::: DATA SUPPLIED

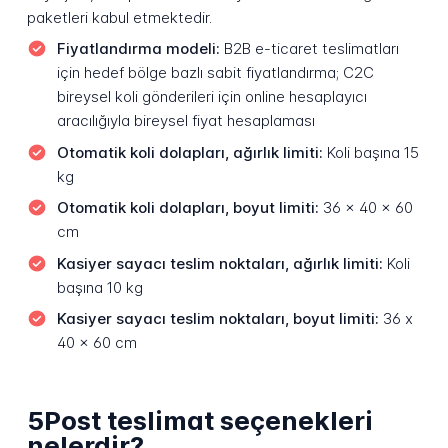
paketleri kabul etmektedir.
Fiyatlandırma modeli:
B2B e-ticaret teslimatları
için hedef bölge bazlı sabit fiyatlandırma; C2C
bireysel koli gönderileri için online hesaplayıcı
aracılığıyla bireysel fiyat hesaplaması
Otomatik koli dolapları, ağırlık limiti:
Koli başına 15
kg
Otomatik koli dolapları, boyut limiti:
36 x 40 x 60
cm
Kasiyer sayacı teslim noktaları, ağırlık limiti:
Koli
başına 10 kg
Kasiyer sayacı teslim noktaları, boyut limiti:
36 x
40 x 60 cm
5Post teslimat seçenekleri
nelerdir?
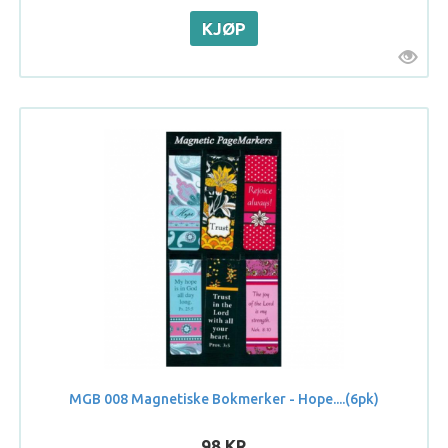
MGB 008 Magnetiske Bokmerker - Hope....(6pk)
98 KR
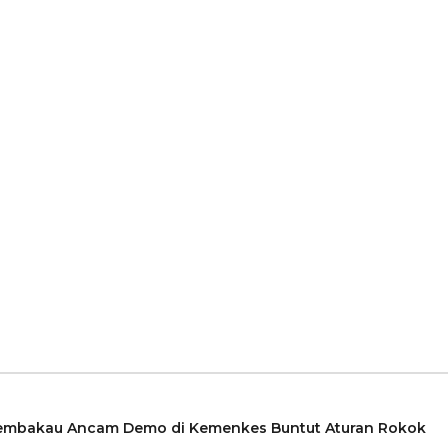
embakau Ancam Demo di Kemenkes Buntut Aturan Rokok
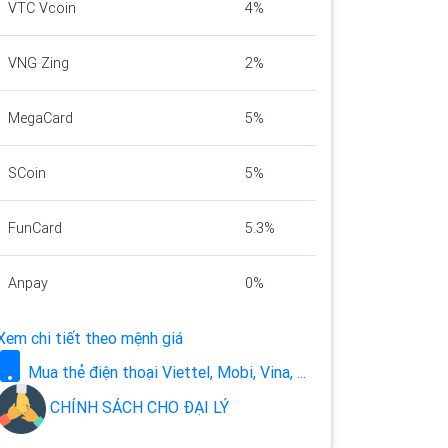
VTC Vcoin
4%
VNG Zing
2%
MegaCard
5%
SCoin
5%
FunCard
5.3%
Anpay
0%
Xem chi tiết theo mệnh giá
Mua thẻ điện thoại Viettel, Mobi, Vina, ...
CHÍNH SÁCH CHO ĐẠI LÝ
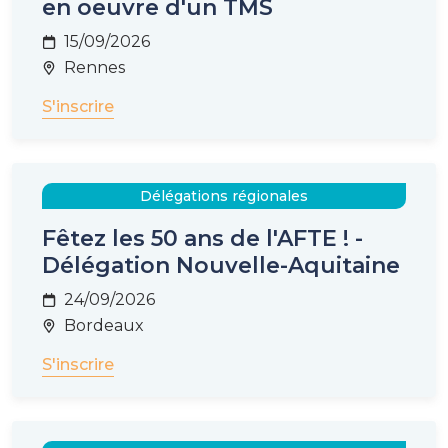
en oeuvre d'un TMS
15/09/2026
Rennes
S'inscrire
Délégations régionales
Fêtez les 50 ans de l'AFTE ! -
Délégation Nouvelle-Aquitaine
24/09/2026
Bordeaux
S'inscrire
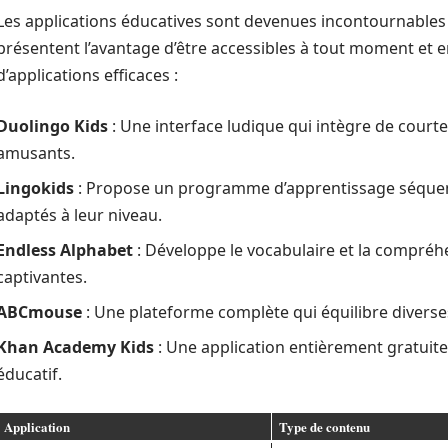
Les applications éducatives sont devenues incontournables 
présentent l’avantage d’être accessibles à tout moment et e
d’applications efficaces :
Duolingo Kids
: Une interface ludique qui intègre de courte
amusants.
Lingokids
: Propose un programme d’apprentissage séquencé
adaptés à leur niveau.
Endless Alphabet
: Développe le vocabulaire et la compréh
captivantes.
ABCmouse
: Une plateforme complète qui équilibre diverses
Khan Academy Kids
: Une application entièrement gratuit
éducatif.
Application
Type de contenu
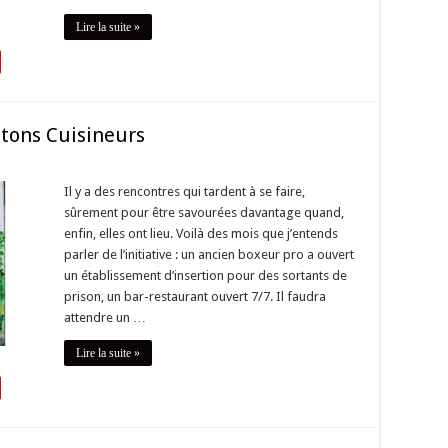
Lire la suite »
ntons Cuisineurs
Il y a des rencontres qui tardent à se faire,
sûrement pour être savourées davantage quand,
enfin, elles ont lieu. Voilà des mois que j’entends
parler de l’initiative : un ancien boxeur pro a ouvert
un établissement d’insertion pour des sortants de
prison, un bar-restaurant ouvert 7/7. Il faudra
attendre un …
Lire la suite »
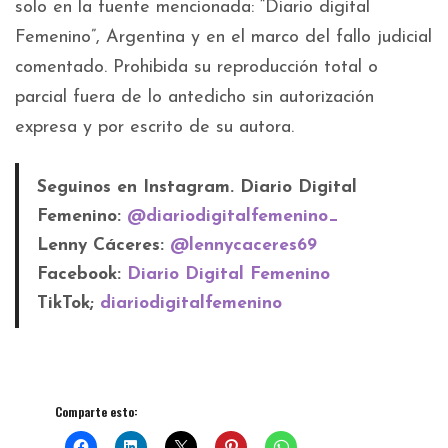
solo en la fuente mencionada: “Diario digital
Femenino”, Argentina y en el marco del fallo judicial
comentado. Prohibida su reproducción total o
parcial fuera de lo antedicho sin autorización
expresa y por escrito de su autora.
Seguinos en Instagram. Diario Digital
Femenino:
@diariodigitalfemenino_
Lenny Cáceres:
@lennycaceres69
Facebook:
Diario Digital Femenino
TikTok;
diariodigitalfemenino
Comparte esto:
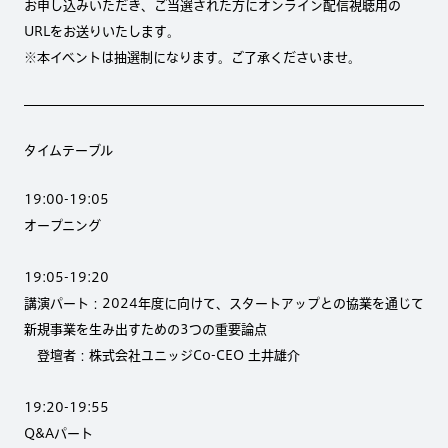
お申し込みいただき、ご当選された方にオンライン配信視聴用の
URLをお送りいたします。
※本イベントは抽選制になります。ご了承くださいませ。
タイムテーブル
19:00-19:05
オープニング
19:05-19:20
講演パート：2024年度に向けて、スタートアップとの協業を通じて
新規事業を生み出すための3つの重要論点
登壇者：株式会社ユニッジCo-CEO 土井雄介
19:20-19:55
Q&Aパート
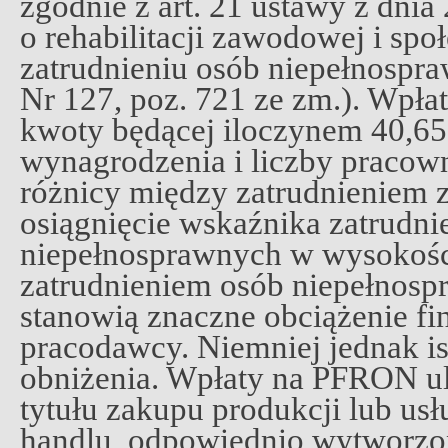
zgodnie z art. 21 ustawy z dnia
o rehabilitacji zawodowej i spo
zatrudnieniu osób niepełnospra
Nr 127, poz. 721 ze zm.). Wpła
kwoty będącej iloczynem 40,65
wynagrodzenia i liczby pracow
różnicy między zatrudnieniem
osiągnięcie wskaźnika zatrudni
niepełnosprawnych w wysokośc
zatrudnieniem osób niepełnosp
stanowią znaczne obciążenie fi
pracodawcy. Niemniej jednak is
obniżenia. Wpłaty na PFRON ul
tytułu zakupu produkcji lub us
handlu, odpowiednio wytworzon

::::::

### WORK TO COMPLETE
Pull out every line of the records above that contains the word "sayacı".

### TASK RESULT
Kasiyer sayacı teslim noktaları, ağırlık limiti:
Kasiyer sayacı teslim noktaları, boyut limiti:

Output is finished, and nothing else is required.